Des costumes du spectacle «La cage aux folles» d’une valeur de 20 000$ volés à Verdun
Le Journal de Montréal
L’équipe du spectacle La cage aux folles s’est fait voler des costumes de scène d’une valeur totale avoisinant les 20 000$, a appris Le Journal.
Peignoirs, chemises, vestons, robes, pantalons et même sous-vêtements rembourrés... en tout, ce sont plus d’une trentaine de costumes qui ont été dérobés le 27 mars dernier à Verdun; ces habits se trouvaient dans le véhicule d’un membre de l’équipe du spectacle chargé de les faire nettoyer en vue du retour sur scène de La cage aux folles, à Québec, le week-end dernier.

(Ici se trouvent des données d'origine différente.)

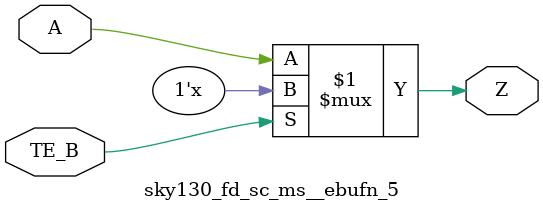
<source format=v>
module sky130_fd_sc_ms__ebufn_5 (
    Z   ,
    A   ,
    TE_B
);
    output Z   ;
    input  A   ;
    input  TE_B;
    bufif0 bufif00 (Z     , A, TE_B        );
endmodule
</source>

À quelques jours de ces représentations, Michel Robidas, le créateur de ces costumes, a dû trouver en un temps record de nouveaux vêtements pour donner vie sur scène aux personnages du spectacle campé dans les coulisses d’un cabaret de drag-queens.

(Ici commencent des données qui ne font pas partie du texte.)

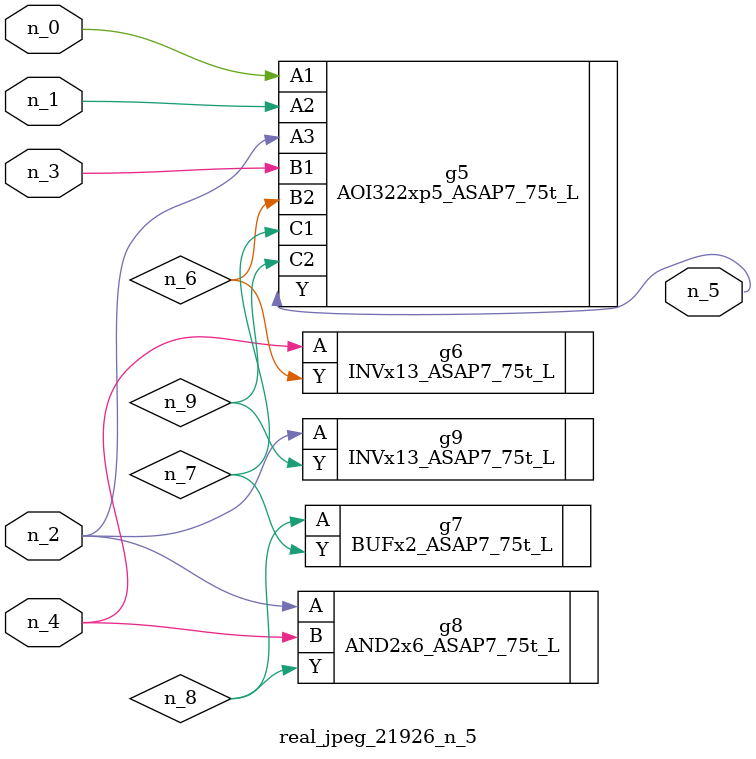
<source format=v>
module real_jpeg_21926_n_5 (n_4, n_0, n_1, n_2, n_3, n_5);

input n_4;
input n_0;
input n_1;
input n_2;
input n_3;

output n_5;

wire n_8;
wire n_6;
wire n_7;
wire n_9;

AOI322xp5_ASAP7_75t_L g5 ( 
.A1(n_0),
.A2(n_1),
.A3(n_2),
.B1(n_3),
.B2(n_6),
.C1(n_7),
.C2(n_9),
.Y(n_5)
);

AND2x6_ASAP7_75t_L g8 ( 
.A(n_2),
.B(n_4),
.Y(n_8)
);

INVx13_ASAP7_75t_L g9 ( 
.A(n_2),
.Y(n_9)
);

INVx13_ASAP7_75t_L g6 ( 
.A(n_4),
.Y(n_6)
);

BUFx2_ASAP7_75t_L g7 ( 
.A(n_8),
.Y(n_7)
);


endmodule
</source>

«J’ai paniqué en apprenant qu’on s’était fait voler des costumes. Ce n’est pas simple d’en trouver des nouveaux; ils ont été faits sur mesure pour les acteurs. Et comme l’intrigue du spectacle se déroule à la fin des années 1970, ce ne sont pas des vêtements qu’on trouve dans les magasins actuels ou dans nos garde-robes», explique le couturier en entretien au Journal.
La solution? Michel Robidas s’est rendu chez le Grand costumier, à Montréal, pour dénicher de nouveaux habits de scène.
«L’important était que les spectateurs de Québec ne soient pas lésés. Il fallait donc trouver d’autres vêtements qui respectaient le style, les couleurs et l’époque. Et il fallait aussi que ce soit sécuritaire pour les acteurs; certains costumes avaient été créés spécifiquement pour permettre des changements rapides et faciles», précise le couturier de renom.
L’équipe du spectacle fait donc aujourd’hui appel au public, l’encourageant à garder l’œil ouvert lors de visites dans les friperies ou encore sur les sites de vente de vêtements de seconde main. Parmi les objets dérobés, mentionnons un peignoir bleu orné de dragons d’inspiration asiatique, un veston doré et une collection de robes charleston à paillettes de couleurs variées.
Michel Robidas avoue tout de même nourrir très peu d’espoir de retrouver ses créations ayant nécessité «quelques centaines d’heures» à confectionner. Il prévoit donc retourner à l’atelier pour créer de nouvelles pièces de vêtements identiques à celles dérobées en vue des prochaines représentations de La cage aux folles, prévues à l’Espace St-Denis de Montréal en octobre prochain.
«Ils vont probablement finir dans un conteneur à déchets, se désole-t-il. Ce sont des vêtements trop spécifiques, faits sur mesure pour les acteurs d’un spectacle précis. C’est pratiquement impossible à revendre. La personne qui pensait voler des objets de valeur a dû être très déçue en ouvrant les sacs.»